In this way, the proposed rationale for upholding the individual mandate does not match the actual statutory scheme.  Yet again, as with other theories, such as the Tax Power theory, defenders of the Affordable Care Act have to rewrite the bill in order to justify it.

UPDATE:  This from James Taranto:

“And here is the AP’s rebuttal:

The law’s bronze plan isn’t exactly robust coverage. It would require policyholders to spend thousands of dollars of their own money before insurance kicks in. That’s how catastrophic coverage works now.

It means anyone–particularly younger, healthy people–can satisfy the health care law’s insurance requirement without paying full freight for comprehensive coverage they may not need. . . .
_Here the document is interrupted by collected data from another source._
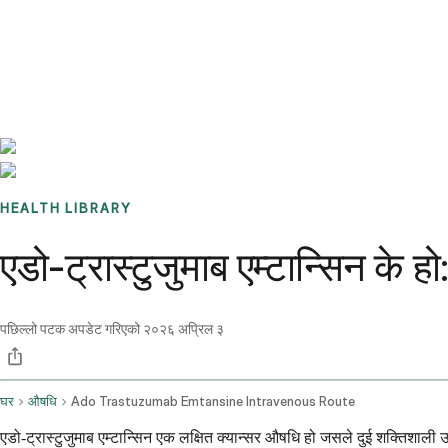
Benchmarks
Stories
FAQ
Sign up / Log in
HEALTH LIBRARY
एडो-ट्रास्टुजुमाब एम्टान्सिन के 
पछिल्लो पटक अपडेट गरिएको
२०२६ अप्रिल ३
घर
औषधि
Ado Trastuzumab Emtansine Intravenous Route
एडो-ट्रास्टुजुमाब एम्टान्सिन एक लक्षित क्यान्सर औषधि हो जसले दुई शक्तिशा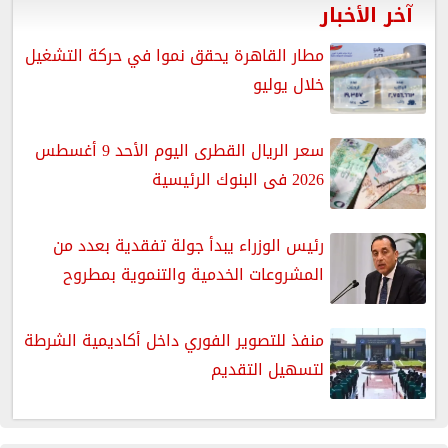
آخر الأخبار
مطار القاهرة يحقق نموا في حركة التشغيل
خلال يوليو
سعر الريال القطرى اليوم الأحد 9 أغسطس
2026 فى البنوك الرئيسية
رئيس الوزراء يبدأ جولة تفقدية بعدد من
المشروعات الخدمية والتنموية بمطروح
منفذ للتصوير الفوري داخل أكاديمية الشرطة
لتسهيل التقديم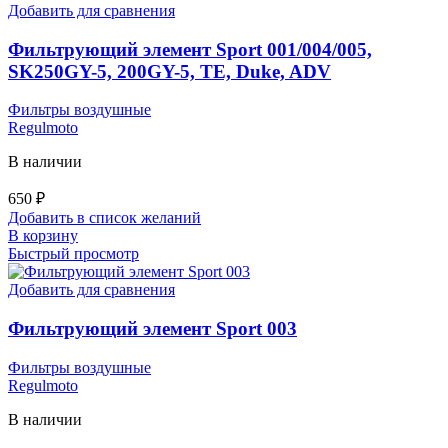
Добавить для сравнения
Фильтрующий элемент Sport 001/004/005,
SK250GY-5, 200GY-5, TE, Duke, ADV
Фильтры воздушные
Regulmoto
В наличии
650
₽
Добавить в список желаний
В корзину
Быстрый просмотр
Добавить для сравнения
Фильтрующий элемент Sport 003
Фильтры воздушные
Regulmoto
В наличии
On the surface, the minimum benefits requirement does seem to mandate comprehensive coverage. But another provision of the law works in the opposite direction, and the two have to be weighed together.

This second provision allows insurance companies to sell policies that have widely different levels of annual deductibles and copayments. A “platinum” plan would cover 90 percent of expected health care expenses, but on the bottom tier a bronze plan only covers 60 percent. Employer plans now cover about 80 percent.

Do you see the problem here? The AP is confusing a difference of degree (coverage at 60% vs. 80% or 90%) with a difference of kind (coverage of catastrophic vs. inessential services). Bronze-plan buyers would still have to purchase coverage for all the services the chief justice mentioned, it’s just that the policy is cheaper because the benefits are less.

The bronze catastrophic benefits are less, too, so that the ObamaCare policy would be a lousy deal for someone who needs catastrophic coverage but not all the mandatory bells and whistles.”